Randy West would definitely be able to answer whether SWEEP currently uses a studio audience. Mr. West, that's your cue. . . :)
Doug
Matt Ottinger:
--- Quote ---Randy West would definitely be able to answer whether SWEEP currently uses a studio audience. Mr. West, that's your cue. . . :)
--- End quote ---
I'll save him the trouble, since I've been in the studio. There's not even ROOM for an audience.
uncamark:
--- Quote ---I know SWEEP had a studio audience during the Lifetime years, but since they changed the way the contestants come out for the current production it's hard to tell nowadays.
--- End quote ---
They did have an audience for the entire show for the first week or two of taping. After that, they started having an audience of the contestant pool for the first half of the show and no audience for the second half--thanks to taping five front games back-to-back (David Ruprecht changes his sweater between each one), sending the unpicked contestants home, having lunch, putting the T shirts on the remaining contestants and then taping five Big Sweeps and end games back-to-back (and Madeline Kozlowski making sure Ruprecht's sweaters are in the same order as in the morning). The clue that there's no audience for the Big Sweep? The fact that there's a back wall where the audience was (or a curtain for the first series). Still, they thought no one would notice and inserted audience shots--and then added insult to injury by having Johnny Gilbert read lines like \"...and our audience is going wild--look at them--do you think they're trying to tell our teams something?\"

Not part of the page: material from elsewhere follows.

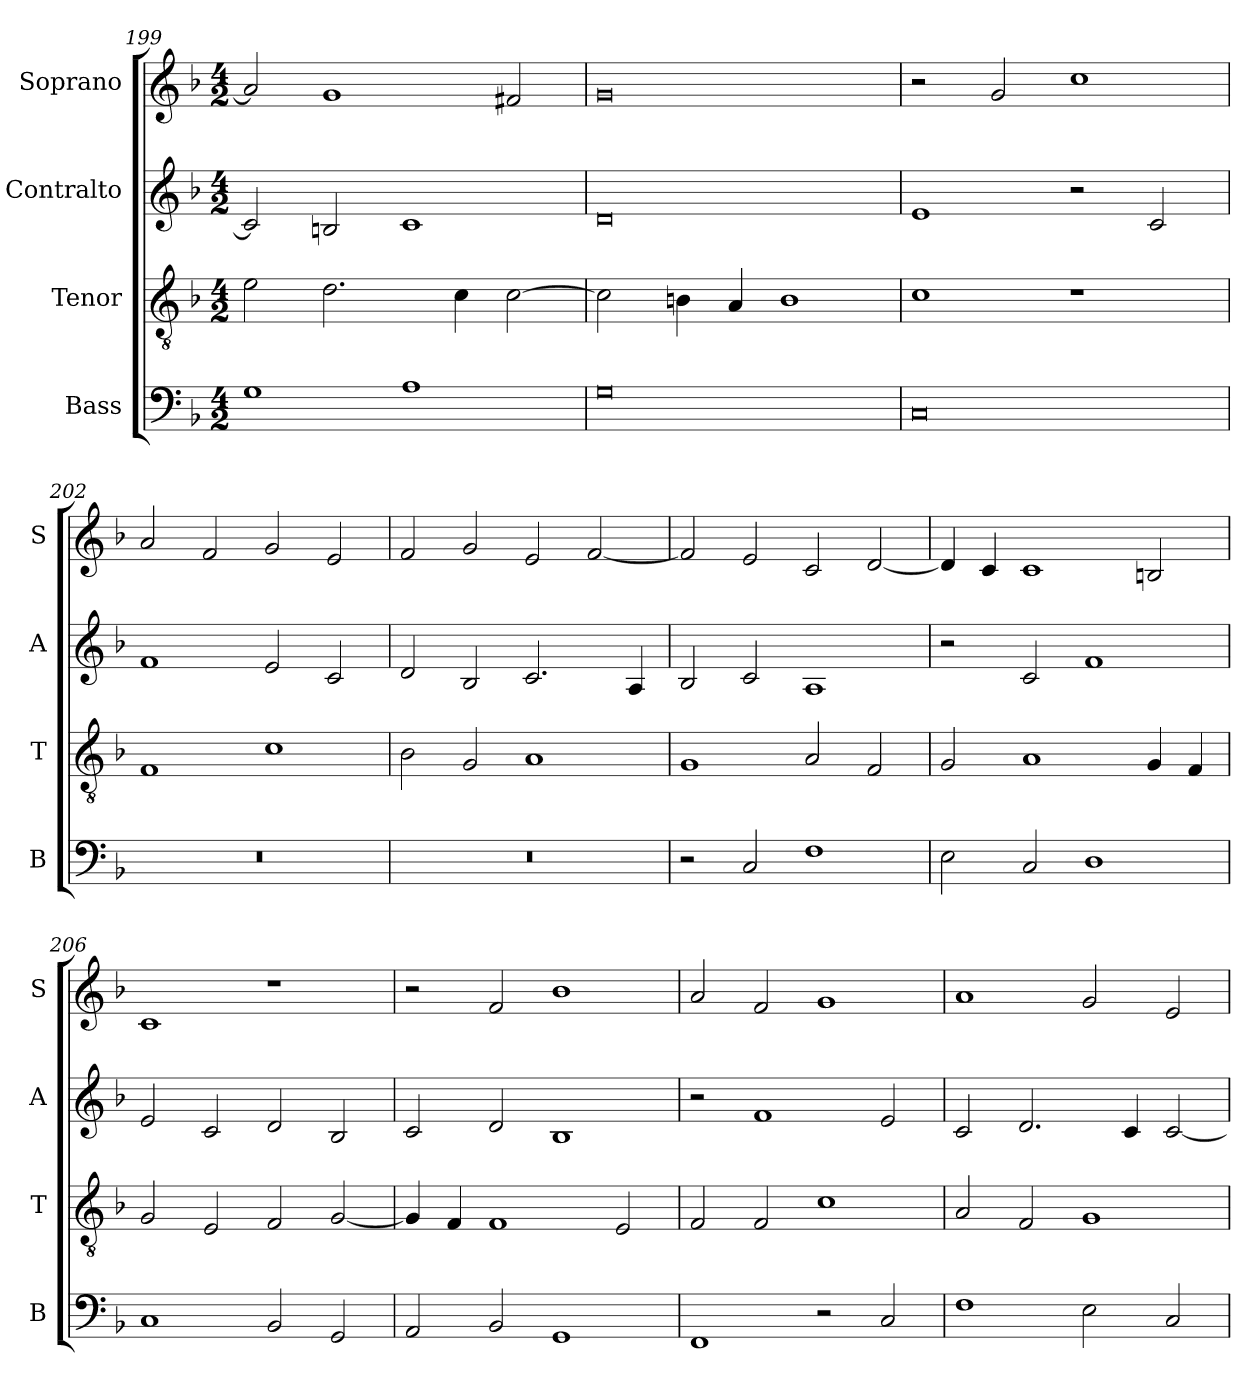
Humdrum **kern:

--- Quote ---In my view, it's rare that a show (game or otherwise) would use a studio audience and then drop it later in the run. I know of two examples where a studio audience was used, then dropped--the 1978-79 season of ALL IN THE FAMILY (director Paul Bogart is quoted in a book about directing, \"After we dropped the audience in the last year of the show and it was all laugh-tracked, I didn't enjoy that very much\")
--- End quote ---
Carroll O'Connor wanted more time to actually tape the show (closer to a film schedule) then the two tapings with two sets of audiences every week. What they supposedly did(according to the voice-over at the end of the show) was bring in an audience to view the finished tape and record their response (similar to how one-camera sitcoms got responses before Charley Douglass invented his Laff Box). This stayed all the way through \"Archie Bunker's Place.\" It wasn't canned, but Bogart had to remind the actors to pause for the laughs that would come in later.
SRIV94:
--- Quote ---Carroll O'Connor wanted more time to actually tape the show (closer to a film schedule) then the two tapings with two sets of audiences every week. What they supposedly did(according to the voice-over at the end of the show) was bring in an audience to view the finished tape and record their response (similar to how one-camera sitcoms got responses before Charley Douglass invented his Laff Box). This stayed all the way through \"Archie Bunker's Place.\" It wasn't canned, but Bogart had to remind the actors to pause for the laughs that would come in later.
--- End quote ---
There very well may have been live reactions interspersed, but most of the clapping for the 1978-79 AITF season was tracked (most of the Tandem/TAT shows at Metromedia went to that particular audience track in the fall of 1978--THE JEFFERSONS and GOOD TIMES are possible exceptions). You may very well be correct about them doing it that way for ARCHIE BUNKER'S PLACE--since they moved out of Metromedia and back to CBS TV City for those shows the reactions were altogether different.
And as a trivial aside, it was Carroll O'Connor himself doing that voiceover, over a rerecorded version (a half step slower and a lot thinner) of \"Remembering You.\"
Doug
DJDustman:
Does Lingo, Wintuition and Friend or Foe have a Studio Audience?